O Santos entrou com uma ação no Superior Tribunal de Justiça Desportiva (STJD) para solicitar a anulação da partida contra o Coritiba, disputada no domingo (17/5), pela 16ª rodada do Campeonato Brasileiro. O clube alega que houve erro de direito da arbitragem ao impedir o retorno de Neymar ao gramado após uma substituição considerada equivocada pela equipe santista, na derrota por 3 a 0.
Em nota oficial, o Departamento Jurídico do Santos afirmou que o episódio contrariou a decisão da comissão técnica e desrespeitou o protocolo oficial de substituições previsto nas regras da FIFA.
Como aconteceu o imbróglio?
O lance aconteceu aos 19 minutos do segundo tempo, durante a derrota santista por 3 a 0 na Neo Química Arena. Neymar estava fora do campo recebendo atendimento na panturrilha quando o quarto árbitro levantou, de forma equivocada, a placa com o número do camisa 10. A intenção da comissão técnica era substituir o lateral Escobar para a entrada de Robinho Júnior.

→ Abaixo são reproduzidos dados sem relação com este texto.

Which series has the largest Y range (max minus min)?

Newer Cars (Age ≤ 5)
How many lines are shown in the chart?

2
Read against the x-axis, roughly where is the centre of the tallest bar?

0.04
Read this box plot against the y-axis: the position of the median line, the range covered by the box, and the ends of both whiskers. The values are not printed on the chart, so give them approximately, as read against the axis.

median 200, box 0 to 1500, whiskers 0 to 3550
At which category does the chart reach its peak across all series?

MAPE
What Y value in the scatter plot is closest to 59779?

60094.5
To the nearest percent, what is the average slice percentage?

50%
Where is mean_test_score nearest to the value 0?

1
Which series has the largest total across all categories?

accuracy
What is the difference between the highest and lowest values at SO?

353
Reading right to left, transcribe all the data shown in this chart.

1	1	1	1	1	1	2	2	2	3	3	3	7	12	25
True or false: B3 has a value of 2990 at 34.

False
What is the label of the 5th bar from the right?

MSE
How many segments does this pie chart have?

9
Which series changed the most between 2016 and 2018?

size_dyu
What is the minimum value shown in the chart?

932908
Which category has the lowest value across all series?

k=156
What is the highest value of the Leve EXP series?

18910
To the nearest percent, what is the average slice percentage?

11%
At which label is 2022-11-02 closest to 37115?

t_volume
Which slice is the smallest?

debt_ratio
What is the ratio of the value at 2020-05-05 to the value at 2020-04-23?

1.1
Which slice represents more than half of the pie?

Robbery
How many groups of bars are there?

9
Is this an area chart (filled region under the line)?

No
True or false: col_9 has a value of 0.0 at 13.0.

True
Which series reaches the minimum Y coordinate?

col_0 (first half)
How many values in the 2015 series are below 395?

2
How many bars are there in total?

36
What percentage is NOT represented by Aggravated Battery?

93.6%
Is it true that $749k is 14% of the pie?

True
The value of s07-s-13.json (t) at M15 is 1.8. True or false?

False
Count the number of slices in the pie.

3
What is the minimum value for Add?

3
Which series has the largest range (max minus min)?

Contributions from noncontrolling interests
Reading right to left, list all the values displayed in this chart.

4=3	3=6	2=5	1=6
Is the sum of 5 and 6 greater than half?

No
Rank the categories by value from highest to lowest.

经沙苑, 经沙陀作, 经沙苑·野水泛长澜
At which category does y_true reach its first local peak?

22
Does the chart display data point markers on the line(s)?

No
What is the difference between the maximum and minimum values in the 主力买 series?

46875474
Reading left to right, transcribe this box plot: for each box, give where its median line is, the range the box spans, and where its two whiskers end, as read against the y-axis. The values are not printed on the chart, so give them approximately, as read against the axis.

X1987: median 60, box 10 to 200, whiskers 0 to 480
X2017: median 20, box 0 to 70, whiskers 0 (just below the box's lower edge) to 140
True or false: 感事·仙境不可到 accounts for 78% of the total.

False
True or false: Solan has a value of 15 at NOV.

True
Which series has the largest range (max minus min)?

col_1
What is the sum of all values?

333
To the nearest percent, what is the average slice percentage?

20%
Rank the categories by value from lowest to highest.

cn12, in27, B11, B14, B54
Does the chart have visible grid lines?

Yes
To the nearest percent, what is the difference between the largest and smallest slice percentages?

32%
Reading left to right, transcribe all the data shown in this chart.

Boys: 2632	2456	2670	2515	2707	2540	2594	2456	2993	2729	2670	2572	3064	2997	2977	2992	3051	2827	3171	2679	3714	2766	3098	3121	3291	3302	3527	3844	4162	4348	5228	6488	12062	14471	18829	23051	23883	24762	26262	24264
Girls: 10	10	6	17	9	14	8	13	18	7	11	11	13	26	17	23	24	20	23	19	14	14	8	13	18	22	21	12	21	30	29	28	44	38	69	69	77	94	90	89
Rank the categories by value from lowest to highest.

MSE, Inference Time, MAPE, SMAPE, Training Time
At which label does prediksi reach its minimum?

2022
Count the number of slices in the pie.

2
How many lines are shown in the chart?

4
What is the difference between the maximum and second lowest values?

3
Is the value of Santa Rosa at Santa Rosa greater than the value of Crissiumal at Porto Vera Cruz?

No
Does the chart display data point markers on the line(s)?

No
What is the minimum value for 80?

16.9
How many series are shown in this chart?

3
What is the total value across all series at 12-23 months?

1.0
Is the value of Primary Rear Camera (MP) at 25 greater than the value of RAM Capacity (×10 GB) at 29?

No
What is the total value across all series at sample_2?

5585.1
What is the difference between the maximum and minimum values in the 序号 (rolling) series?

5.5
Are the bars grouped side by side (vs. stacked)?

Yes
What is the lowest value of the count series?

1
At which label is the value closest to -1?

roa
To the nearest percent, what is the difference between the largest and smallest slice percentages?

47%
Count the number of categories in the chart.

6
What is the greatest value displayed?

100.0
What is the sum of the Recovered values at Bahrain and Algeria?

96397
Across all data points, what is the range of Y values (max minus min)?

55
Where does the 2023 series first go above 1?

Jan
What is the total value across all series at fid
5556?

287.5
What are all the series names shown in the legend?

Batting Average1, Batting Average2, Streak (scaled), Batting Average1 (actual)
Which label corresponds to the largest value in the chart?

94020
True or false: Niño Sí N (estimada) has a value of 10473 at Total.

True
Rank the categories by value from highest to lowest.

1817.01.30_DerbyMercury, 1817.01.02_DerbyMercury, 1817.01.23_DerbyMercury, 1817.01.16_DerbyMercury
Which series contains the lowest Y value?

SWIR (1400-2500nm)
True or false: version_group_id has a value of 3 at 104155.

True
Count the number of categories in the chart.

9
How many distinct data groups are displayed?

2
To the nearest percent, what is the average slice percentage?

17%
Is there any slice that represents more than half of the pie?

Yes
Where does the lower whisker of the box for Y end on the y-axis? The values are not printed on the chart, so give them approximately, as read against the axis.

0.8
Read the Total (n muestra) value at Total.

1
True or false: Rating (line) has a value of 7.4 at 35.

Ao perceber o erro, Neymar tentou retornar ao gramado e discutiu com a arbitragem, mas acabou advertido com cartão amarelo. Como o substituto já havia entrado em campo e a partida foi reiniciada, a troca foi considerada concluída, impedindo legalmente o retorno do atacante ao jogo.
O episódio ganhou ainda mais repercussão por ter ocorrido na última partida de Neymar antes da convocação oficial da Seleção Brasileira para a Copa do Mundo, divulgada nesta segunda-feira (18/5). O atacante viveu momentos de forte indignação em campo, enquanto o Santos agora tenta reverter o caso na esfera desportiva.
Confira a nota do Santos
“O Departamento Jurídico informa que entrou com ação no Superior Tribunal de Justiça Desportiva (STJD) para solicitar a anulação da partida disputada no dia 17/5, diante do Coritiba, válida pela 16ª rodada do Campeonato Brasileiro.
O Clube entende que houve erro de direito quando a arbitragem impediu a permanência em campo do atleta Neymar Jr., o que contrariou determinação da própria comissão técnica e desrespeitou o protocolo oficial de substituições de jogadores.
O que está em discussão não é performance técnica ou resultado do jogo, mas a defesa da instituição e das regras da FIFA.”